In here I went back and did my merch: I'd now heard or at least decided on (only Truckfighters exposure was their movie trailer, and that they were in from fucking Sweden) all of the bands on the bill, and so put down on the headliners' Mania album, Mockingbird's self-titled EP, which came with an unexpected number of extras, and Blue Aside's The Orange Tree record on CD, along with a couple spare stickers to pass around in the east. All good stuff, as it turned out, but 12" LPs don't fit in the occasionally-useful trauma plate pouch in my lightweight kutte, so what the fuck was I supposed to do with these unwieldy and highly frangible chunks of wax for the rest of the night? Fortunately, genetic advantages saved the day again: there's a shelf on one of the walls about 7 1/2, 8 feet off the floor that has a hacked station of the cross or something on it, and there was enough space that your size-enabled correspondent could slap his vinyls up there, have his hands free to handle any pit action -- not that there was a lot of it -- and be pretty sure that almost nobody in the room would be able, much less inclined, to swipe them or inadvertently knock them off.
Black Pyramid [6/7]
I'd just seen Black Pyramid again here three weeks ago, and most of the notes on that set just carry straight over. This set was a little shorter, and maybe a little heavier, but in the main Black Pyramid is a very good, very consistent band who can be relied upon to produce a great set of crowd-friendly doom-drenched heavy metal. In that regard, this was about the most metal of the performances on offer, and got probably the best response; some of that is Metal Thursday being Metal Thursday, even when a gang of stoner punks from Sweden are headlining, but most of it is a very good band turning in a very good performance in front of a crowd that, if they aren't exactly hometown (Black Pyramid is technically based further west), still sees them on a regular and knows most if not all of the material.
Truckfighters [6.5/7]
I obviously hadn't seen Truckfighters before -- this was their first US tour, and they haven't played any of the festivals I've been to elsewhere -- and no one else who wasn't in Providence the night before was likely to have either, so for this set there was a lot of the odd dynamic of a band and an audience trying to figure each other out, to see what worked and what didn't. At the start, the response was a little flat, maybe a little frustrating for the band, but people got into it as the set went on, because seriously, how can you not get into this kind of bouncing, driving doom/fuzz/van/desert rock, Kyuss or Fu Manchu infused with the manic svenskpunk energy of a Millencolin or No Fun At All. Seriously, Dango gets more air onstage than anyone I've yet seen, and better than anyone except Jim (Aura of Aquila, Autumn Above) Joyce. (Sorry Jim, longer legs mean bigger hops.) They played all over their ten-year catalog, and straight up to the deadline -- no encore, despite pleading with the bar staff to go on a little longer. If anyone at this show complains about not getting enough Truckfighters out of this, though, they're straight mental -- or planned their parkinglot rituals incorrectly, which would also be a mental failure on their part.
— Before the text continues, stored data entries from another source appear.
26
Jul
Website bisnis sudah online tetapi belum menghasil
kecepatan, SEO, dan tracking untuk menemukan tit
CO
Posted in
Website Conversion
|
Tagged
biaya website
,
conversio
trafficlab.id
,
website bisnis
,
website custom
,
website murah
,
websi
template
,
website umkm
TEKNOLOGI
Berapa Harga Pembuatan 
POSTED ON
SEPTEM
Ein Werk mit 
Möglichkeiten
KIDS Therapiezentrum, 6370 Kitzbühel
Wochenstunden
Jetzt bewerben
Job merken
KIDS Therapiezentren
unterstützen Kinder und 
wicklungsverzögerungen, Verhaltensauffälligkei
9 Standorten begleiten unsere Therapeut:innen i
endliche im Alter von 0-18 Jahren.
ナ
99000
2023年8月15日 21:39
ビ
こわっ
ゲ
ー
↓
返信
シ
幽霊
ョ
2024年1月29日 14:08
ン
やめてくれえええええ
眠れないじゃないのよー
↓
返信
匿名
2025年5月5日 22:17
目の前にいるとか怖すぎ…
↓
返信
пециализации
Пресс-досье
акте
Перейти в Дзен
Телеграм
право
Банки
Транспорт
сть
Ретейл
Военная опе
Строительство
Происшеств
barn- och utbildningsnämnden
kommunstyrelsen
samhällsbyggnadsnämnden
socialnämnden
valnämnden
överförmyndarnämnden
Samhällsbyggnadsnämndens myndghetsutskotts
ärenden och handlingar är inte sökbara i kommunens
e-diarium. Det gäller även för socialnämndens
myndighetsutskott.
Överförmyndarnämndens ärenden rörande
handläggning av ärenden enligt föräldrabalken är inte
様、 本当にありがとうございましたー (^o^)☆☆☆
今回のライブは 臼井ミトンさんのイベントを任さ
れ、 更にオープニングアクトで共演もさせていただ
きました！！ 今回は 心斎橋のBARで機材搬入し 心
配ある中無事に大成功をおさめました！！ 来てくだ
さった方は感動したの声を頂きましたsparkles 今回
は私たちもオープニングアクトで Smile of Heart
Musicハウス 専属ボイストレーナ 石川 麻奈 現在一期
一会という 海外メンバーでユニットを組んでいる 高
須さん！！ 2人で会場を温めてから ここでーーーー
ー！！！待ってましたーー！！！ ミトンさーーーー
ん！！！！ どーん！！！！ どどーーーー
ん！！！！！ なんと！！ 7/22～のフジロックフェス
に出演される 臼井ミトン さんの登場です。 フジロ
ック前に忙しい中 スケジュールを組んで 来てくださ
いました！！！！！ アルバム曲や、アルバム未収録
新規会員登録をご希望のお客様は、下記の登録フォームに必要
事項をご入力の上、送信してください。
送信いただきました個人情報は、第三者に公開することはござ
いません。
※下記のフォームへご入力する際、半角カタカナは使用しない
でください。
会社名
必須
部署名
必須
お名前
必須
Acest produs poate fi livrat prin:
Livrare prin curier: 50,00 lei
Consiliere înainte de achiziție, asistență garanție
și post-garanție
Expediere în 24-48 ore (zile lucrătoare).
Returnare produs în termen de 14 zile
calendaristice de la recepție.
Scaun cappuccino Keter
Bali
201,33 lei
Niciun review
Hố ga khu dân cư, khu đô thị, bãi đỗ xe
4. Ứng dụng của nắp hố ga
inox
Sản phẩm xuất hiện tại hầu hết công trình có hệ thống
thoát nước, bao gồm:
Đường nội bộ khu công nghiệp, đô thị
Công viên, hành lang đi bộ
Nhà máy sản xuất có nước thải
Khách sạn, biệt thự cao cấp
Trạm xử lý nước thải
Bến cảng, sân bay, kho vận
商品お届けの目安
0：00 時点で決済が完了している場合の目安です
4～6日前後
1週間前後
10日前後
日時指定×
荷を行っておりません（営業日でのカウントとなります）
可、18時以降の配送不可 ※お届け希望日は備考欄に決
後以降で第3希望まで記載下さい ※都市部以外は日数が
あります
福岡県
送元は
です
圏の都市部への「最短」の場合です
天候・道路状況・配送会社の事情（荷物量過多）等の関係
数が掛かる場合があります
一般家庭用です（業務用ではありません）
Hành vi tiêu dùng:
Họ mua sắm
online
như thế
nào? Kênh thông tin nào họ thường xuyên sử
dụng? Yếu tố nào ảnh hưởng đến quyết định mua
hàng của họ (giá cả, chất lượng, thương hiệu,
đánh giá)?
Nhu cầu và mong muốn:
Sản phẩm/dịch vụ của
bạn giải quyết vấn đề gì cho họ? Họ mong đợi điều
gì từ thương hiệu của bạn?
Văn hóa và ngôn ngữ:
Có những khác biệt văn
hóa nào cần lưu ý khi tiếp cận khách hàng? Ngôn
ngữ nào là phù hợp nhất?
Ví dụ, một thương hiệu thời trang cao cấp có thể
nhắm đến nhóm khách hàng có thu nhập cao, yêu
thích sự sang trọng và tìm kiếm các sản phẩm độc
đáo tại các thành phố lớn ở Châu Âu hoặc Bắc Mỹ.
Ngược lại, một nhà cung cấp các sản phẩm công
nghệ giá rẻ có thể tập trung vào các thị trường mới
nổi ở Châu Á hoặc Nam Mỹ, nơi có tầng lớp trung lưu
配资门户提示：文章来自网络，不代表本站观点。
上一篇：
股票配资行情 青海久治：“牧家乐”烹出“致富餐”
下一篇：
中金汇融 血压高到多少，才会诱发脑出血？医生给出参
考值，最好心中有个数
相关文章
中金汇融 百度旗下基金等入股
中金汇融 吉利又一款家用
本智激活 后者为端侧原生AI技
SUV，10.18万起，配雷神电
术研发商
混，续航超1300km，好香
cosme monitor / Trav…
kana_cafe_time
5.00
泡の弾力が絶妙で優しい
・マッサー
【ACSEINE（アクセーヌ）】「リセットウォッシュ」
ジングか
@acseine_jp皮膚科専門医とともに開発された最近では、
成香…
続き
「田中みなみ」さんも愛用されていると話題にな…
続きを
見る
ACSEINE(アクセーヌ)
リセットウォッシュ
It was 1:45 in the morning by the end, and not only did I have to work in the morning, but everyone was getting loudly shooed out by the staff. High-volume show, to say the least. I made it back, and somehow was able to cycle for the weekend -- the training helps, but more of it is festival mode coming back on line. Of course, the other two shows this weekend, and then catching up on tour prep stuff, meant that this didn't get written up for a while, but here goes, and the other two are in the pipeline as well.